* **ASSIGNMENT**:
Please copy out the entries below exactly, beginning with the line that contains "cereal box: none" and ending with the line that contains "beverage can: none", and include nothing outside that span.

* **GIVEN RECORDS**:
□ □ □ □ □ □ □

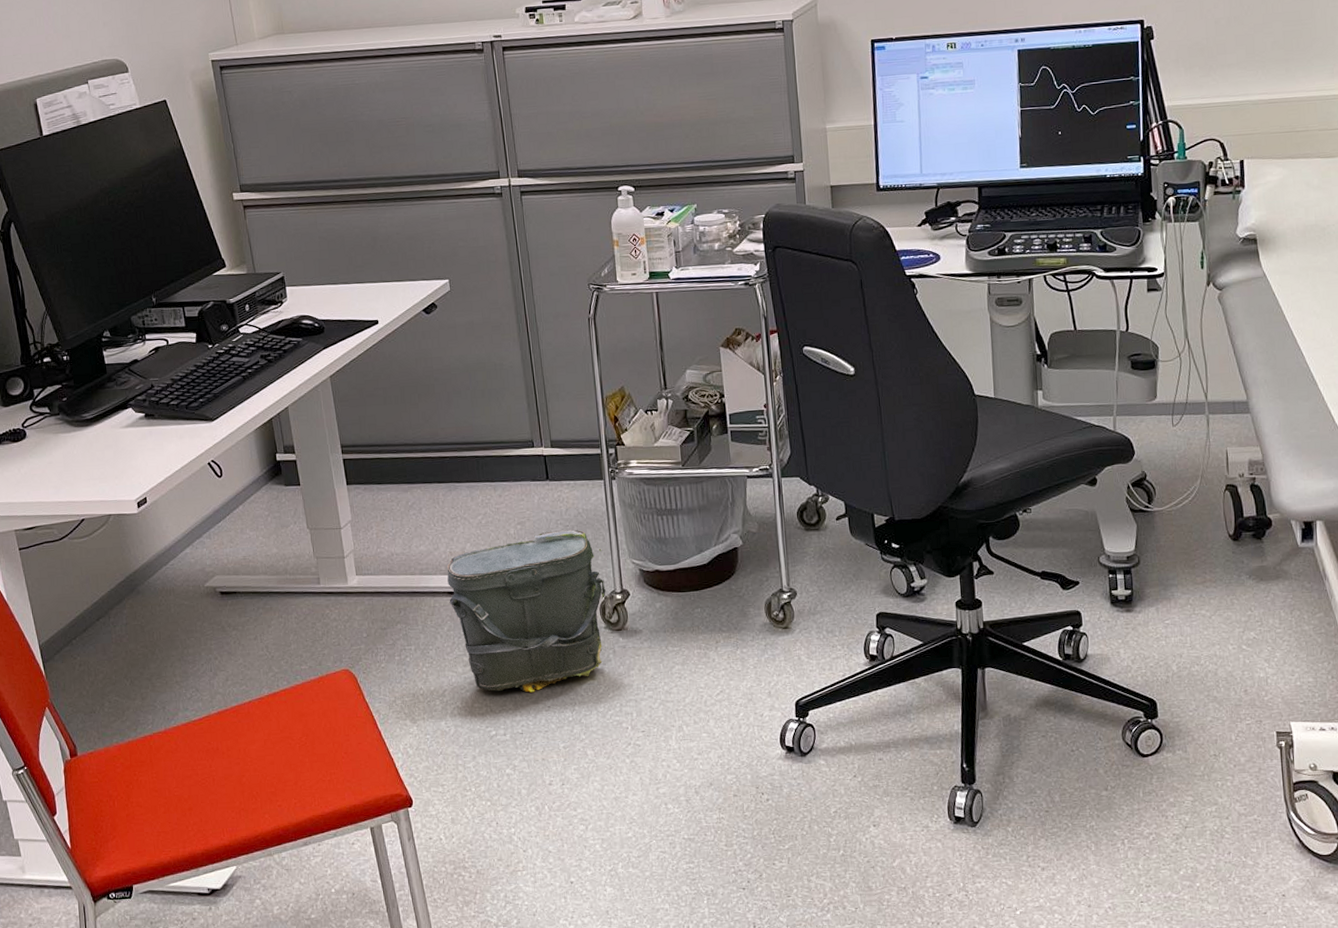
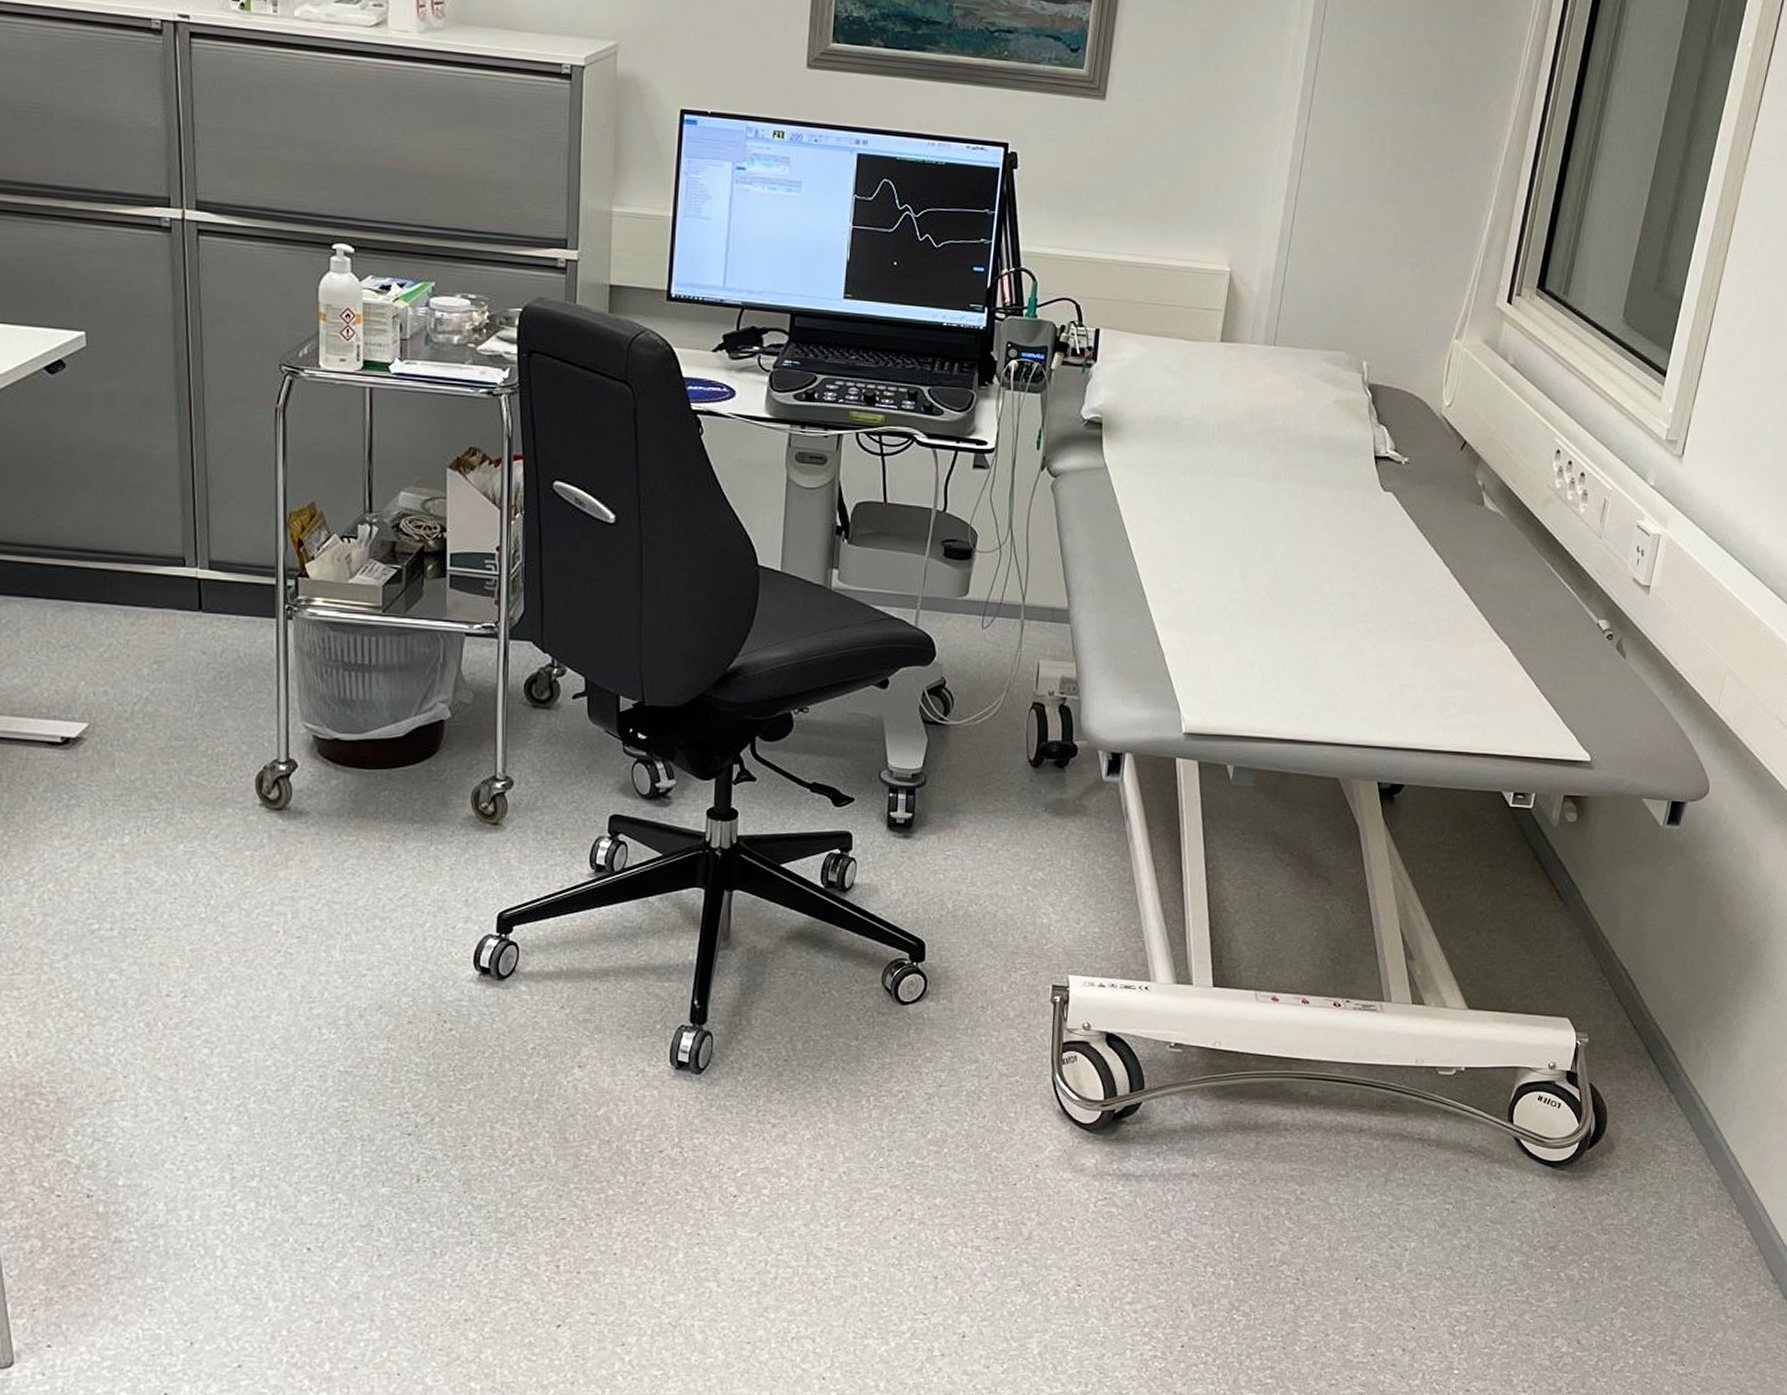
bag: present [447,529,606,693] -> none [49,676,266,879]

□ □ □ □ □ □ □

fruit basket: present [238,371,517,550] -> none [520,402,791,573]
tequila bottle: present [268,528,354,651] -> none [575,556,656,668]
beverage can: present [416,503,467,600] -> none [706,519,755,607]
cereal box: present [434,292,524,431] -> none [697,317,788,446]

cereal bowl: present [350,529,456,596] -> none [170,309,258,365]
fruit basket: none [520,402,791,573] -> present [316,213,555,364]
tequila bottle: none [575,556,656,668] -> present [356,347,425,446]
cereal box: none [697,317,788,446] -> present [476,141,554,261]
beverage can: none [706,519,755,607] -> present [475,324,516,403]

□ □ □ □ □ □ □

* **SOLUTION**:
cereal box: none [697,317,788,446] -> present [476,141,554,261]
beverage can: none [706,519,755,607] -> present [475,324,516,403]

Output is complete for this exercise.